===== Texto para análise

À droit et marche

O presente artigo discorre sobre temas relacionados com História, Sociologia e Política.

Fonte: Gisele Leite e Ramiro Luiz P. da Cruz

Comentários: (0)




O mundo contemporâneo naufraga em plena crise. Governos populistas e autoritários tomam o poder. O cidadão comum perde gradativa e crescentemente a confiança no sistema político. Aliás, alguns até passam odiar a democracia liberal que vive um momento paralisante e cáustico. O cenário atual conspira e, em diversas nações vivencia-se a derrocada de conquistas sociais e dos valores democráticos.


Chega-se ao cúmulo de haver nostalgia pela ditadura do passado e, passamos subitamente a acreditar num salvador da pátria.


Oh! Pátria amada. Você ainda dorme em berço esplêndido. A eleição nos EUA e na Europa pontuaram e elegeram radicais autoritários e que são dados a expressar bizarrices e, pior, em redes sociais. E não foi diferente nas Américas.


Ao final da sangrenta segunda grande guerra mundial, Churchill lamentava-se, pois, a Cortina de Ferro descia bem no coração da Europa, ia de Stettin, no Báltico, a Trieste, no Adriático. Aliás, atravessava-se países inteiros que não poderiam ser considerados livres.


Ainda no cenário europeu, na Itália, os populistas ocupam um governo de esquerda-direita que remete à tradição dos pactos vermelho-marrom[1].


A situação na Áustria também não é muito diferente, apesar que Sebastian Kurz[2], o mais jovem chanceler, ser membro de partido político sobretudo tradicionalmente moderado, onde a agenda do governo é ditada principalmente por seus parceiros de coalizão populista, com o Partido da Liberdade, de extrema direita.


A democracia já apresenta um brutal encolhimento global. E, a recessão democrática é apontada pois as quatro democracias mais populosas do mundo[3] são hoje governadas por populistas autoritários.

==========

## Atividade 1
Responda, com base no artigo sobre a crise democrática:
(a) De onde a onde ia a Cortina de Ferro lamentada por Churchill?
(b) Quem o artigo apresenta como o mais jovem chanceler da Áustria?
(c) Por quem são governadas hoje as quatro democracias mais populosas do mundo?
O texto e os registros provêm de fontes distintas.

===== Trechos de dados

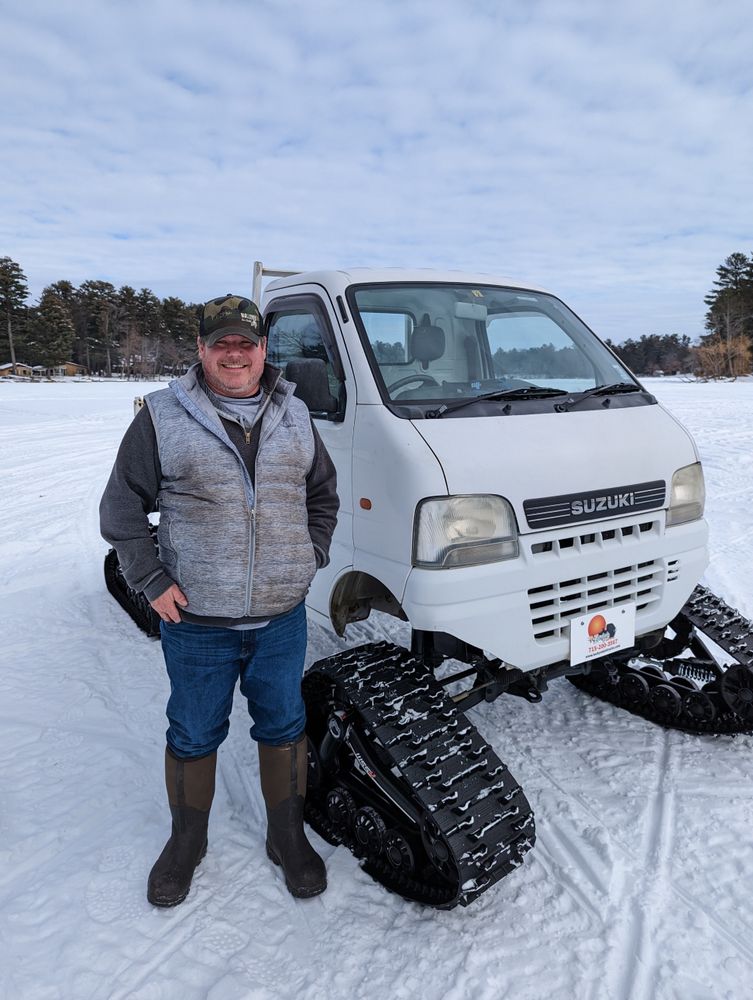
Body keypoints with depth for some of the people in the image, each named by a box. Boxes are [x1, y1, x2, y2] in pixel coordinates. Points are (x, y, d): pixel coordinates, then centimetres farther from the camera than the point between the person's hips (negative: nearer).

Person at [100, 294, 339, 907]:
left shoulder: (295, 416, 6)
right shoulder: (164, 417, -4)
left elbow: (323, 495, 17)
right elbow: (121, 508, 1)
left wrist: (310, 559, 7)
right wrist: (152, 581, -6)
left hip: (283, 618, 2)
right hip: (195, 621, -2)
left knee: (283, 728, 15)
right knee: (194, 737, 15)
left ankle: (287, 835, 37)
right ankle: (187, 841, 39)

==========
===== Trechos de dados

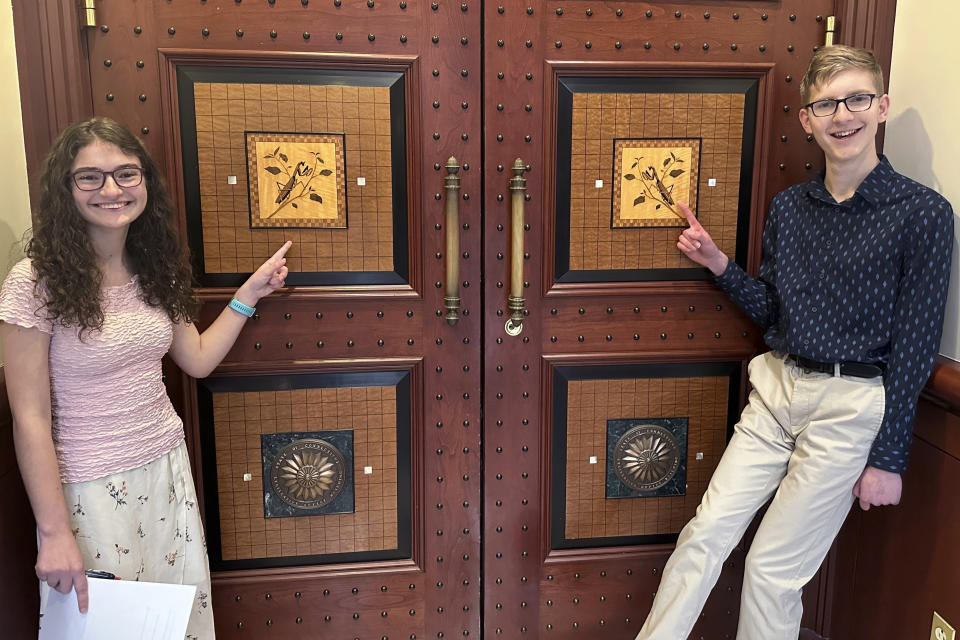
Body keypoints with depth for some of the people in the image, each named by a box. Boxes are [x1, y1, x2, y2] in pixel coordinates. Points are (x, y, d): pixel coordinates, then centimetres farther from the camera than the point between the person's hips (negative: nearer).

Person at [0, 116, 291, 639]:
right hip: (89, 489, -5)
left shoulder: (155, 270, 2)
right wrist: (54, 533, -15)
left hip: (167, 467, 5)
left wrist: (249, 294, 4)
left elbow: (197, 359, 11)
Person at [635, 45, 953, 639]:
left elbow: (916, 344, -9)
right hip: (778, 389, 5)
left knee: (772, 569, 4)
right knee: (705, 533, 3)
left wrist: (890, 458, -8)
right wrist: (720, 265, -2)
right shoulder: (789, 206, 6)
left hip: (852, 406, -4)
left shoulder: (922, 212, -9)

==========
===== Trechos de dados

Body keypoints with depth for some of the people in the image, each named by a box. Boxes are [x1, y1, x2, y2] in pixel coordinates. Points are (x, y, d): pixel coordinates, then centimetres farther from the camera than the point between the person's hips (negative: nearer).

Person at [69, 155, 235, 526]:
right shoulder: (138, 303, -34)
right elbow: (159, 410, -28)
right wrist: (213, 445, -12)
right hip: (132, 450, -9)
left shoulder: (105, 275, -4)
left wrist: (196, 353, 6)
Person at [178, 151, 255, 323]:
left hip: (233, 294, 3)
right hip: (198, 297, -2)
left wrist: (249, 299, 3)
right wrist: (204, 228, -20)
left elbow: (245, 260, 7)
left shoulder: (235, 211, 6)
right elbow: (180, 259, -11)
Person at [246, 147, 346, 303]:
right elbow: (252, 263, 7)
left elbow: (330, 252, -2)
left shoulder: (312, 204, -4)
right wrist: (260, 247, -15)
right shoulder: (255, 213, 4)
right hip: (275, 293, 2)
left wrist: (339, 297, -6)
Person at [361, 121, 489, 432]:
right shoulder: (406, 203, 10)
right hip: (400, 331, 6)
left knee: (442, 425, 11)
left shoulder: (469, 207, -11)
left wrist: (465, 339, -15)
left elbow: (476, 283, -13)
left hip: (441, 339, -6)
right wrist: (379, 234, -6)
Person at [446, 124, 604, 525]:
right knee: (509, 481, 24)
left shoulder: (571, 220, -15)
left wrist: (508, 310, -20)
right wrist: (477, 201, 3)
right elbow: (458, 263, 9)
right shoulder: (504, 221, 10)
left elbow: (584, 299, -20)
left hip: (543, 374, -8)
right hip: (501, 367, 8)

==========

## Atividade 2
Transcreva, dos registros, o trecho que se inicia na linha que contém "right wrist: (213, 445, -12)" e termina na linha que contém "left elbow: (245, 260, 7)", incluindo ambas.

## Resposta escrita 1
(a) De Stettin, no Báltico, a Trieste, no Adriático.
(b) Sebastian Kurz.
(c) Por populistas autoritários.

## Resposta escrita 2
right wrist: (213, 445, -12)
right hip: (132, 450, -9)
left shoulder: (105, 275, -4)
left wrist: (196, 353, 6)
Person at [178, 151, 255, 323]:
left hip: (233, 294, 3)
right hip: (198, 297, -2)
left wrist: (249, 299, 3)
right wrist: (204, 228, -20)
left elbow: (245, 260, 7)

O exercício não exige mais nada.